Start of Input data
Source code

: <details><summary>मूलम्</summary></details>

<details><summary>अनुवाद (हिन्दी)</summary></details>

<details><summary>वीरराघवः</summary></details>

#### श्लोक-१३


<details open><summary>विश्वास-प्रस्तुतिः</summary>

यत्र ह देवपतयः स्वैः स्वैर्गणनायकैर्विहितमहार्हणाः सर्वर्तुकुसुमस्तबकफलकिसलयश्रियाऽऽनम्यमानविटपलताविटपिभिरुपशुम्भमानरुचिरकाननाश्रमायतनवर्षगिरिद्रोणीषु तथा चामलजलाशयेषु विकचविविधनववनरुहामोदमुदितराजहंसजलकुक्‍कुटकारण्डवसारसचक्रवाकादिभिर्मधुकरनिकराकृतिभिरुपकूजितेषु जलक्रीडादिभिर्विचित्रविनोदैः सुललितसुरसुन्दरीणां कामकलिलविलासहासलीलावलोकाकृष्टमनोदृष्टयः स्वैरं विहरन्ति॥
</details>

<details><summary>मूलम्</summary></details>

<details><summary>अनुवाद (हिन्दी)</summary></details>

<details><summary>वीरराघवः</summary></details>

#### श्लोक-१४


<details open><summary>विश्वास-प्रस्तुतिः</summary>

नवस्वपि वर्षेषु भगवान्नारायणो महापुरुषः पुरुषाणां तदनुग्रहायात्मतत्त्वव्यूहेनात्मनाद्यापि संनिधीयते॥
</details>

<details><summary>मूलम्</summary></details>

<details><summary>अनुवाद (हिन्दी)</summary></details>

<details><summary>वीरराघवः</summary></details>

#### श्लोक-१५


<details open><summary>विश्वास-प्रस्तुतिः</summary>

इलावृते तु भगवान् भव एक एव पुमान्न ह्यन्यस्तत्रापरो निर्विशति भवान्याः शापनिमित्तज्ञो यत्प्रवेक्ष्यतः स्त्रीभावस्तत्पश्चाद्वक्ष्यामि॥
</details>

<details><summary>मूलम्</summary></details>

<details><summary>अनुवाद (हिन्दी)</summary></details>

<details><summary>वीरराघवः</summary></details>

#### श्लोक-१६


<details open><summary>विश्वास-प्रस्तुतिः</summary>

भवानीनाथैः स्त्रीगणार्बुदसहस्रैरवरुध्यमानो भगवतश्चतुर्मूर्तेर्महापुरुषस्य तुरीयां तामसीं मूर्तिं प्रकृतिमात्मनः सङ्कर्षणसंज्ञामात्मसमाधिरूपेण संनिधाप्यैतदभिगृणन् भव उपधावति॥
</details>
End of Input data
- What is expected: A word-for-word copy of the material above is required.

- Written response:
Source code

: <details><summary>मूलम्</summary></details>

<details><summary>अनुवाद (हिन्दी)</summary></details>

<details><summary>वीरराघवः</summary></details>

#### श्लोक-१३


<details open><summary>विश्वास-प्रस्तुतिः</summary>

यत्र ह देवपतयः स्वैः स्वैर्गणनायकैर्विहितमहार्हणाः सर्वर्तुकुसुमस्तबकफलकिसलयश्रियाऽऽनम्यमानविटपलताविटपिभिरुपशुम्भमानरुचिरकाननाश्रमायतनवर्षगिरिद्रोणीषु तथा चामलजलाशयेषु विकचविविधनववनरुहामोदमुदितराजहंसजलकुक्‍कुटकारण्डवसारसचक्रवाकादिभिर्मधुकरनिकराकृतिभिरुपकूजितेषु जलक्रीडादिभिर्विचित्रविनोदैः सुललितसुरसुन्दरीणां कामकलिलविलासहासलीलावलोकाकृष्टमनोदृष्टयः स्वैरं विहरन्ति॥
</details>

<details><summary>मूलम्</summary></details>

<details><summary>अनुवाद (हिन्दी)</summary></details>

<details><summary>वीरराघवः</summary></details>

#### श्लोक-१४


<details open><summary>विश्वास-प्रस्तुतिः</summary>

नवस्वपि वर्षेषु भगवान्नारायणो महापुरुषः पुरुषाणां तदनुग्रहायात्मतत्त्वव्यूहेनात्मनाद्यापि संनिधीयते॥
</details>

<details><summary>मूलम्</summary></details>

<details><summary>अनुवाद (हिन्दी)</summary></details>

<details><summary>वीरराघवः</summary></details>

#### श्लोक-१५


<details open><summary>विश्वास-प्रस्तुतिः</summary>

इलावृते तु भगवान् भव एक एव पुमान्न ह्यन्यस्तत्रापरो निर्विशति भवान्याः शापनिमित्तज्ञो यत्प्रवेक्ष्यतः स्त्रीभावस्तत्पश्चाद्वक्ष्यामि॥
</details>

<details><summary>मूलम्</summary></details>

<details><summary>अनुवाद (हिन्दी)</summary></details>

<details><summary>वीरराघवः</summary></details>

#### श्लोक-१६


<details open><summary>विश्वास-प्रस्तुतिः</summary>

भवानीनाथैः स्त्रीगणार्बुदसहस्रैरवरुध्यमानो भगवतश्चतुर्मूर्तेर्महापुरुषस्य तुरीयां तामसीं मूर्तिं प्रकृतिमात्मनः सङ्कर्षणसंज्ञामात्मसमाधिरूपेण संनिधाप्यैतदभिगृणन् भव उपधावति॥
</details>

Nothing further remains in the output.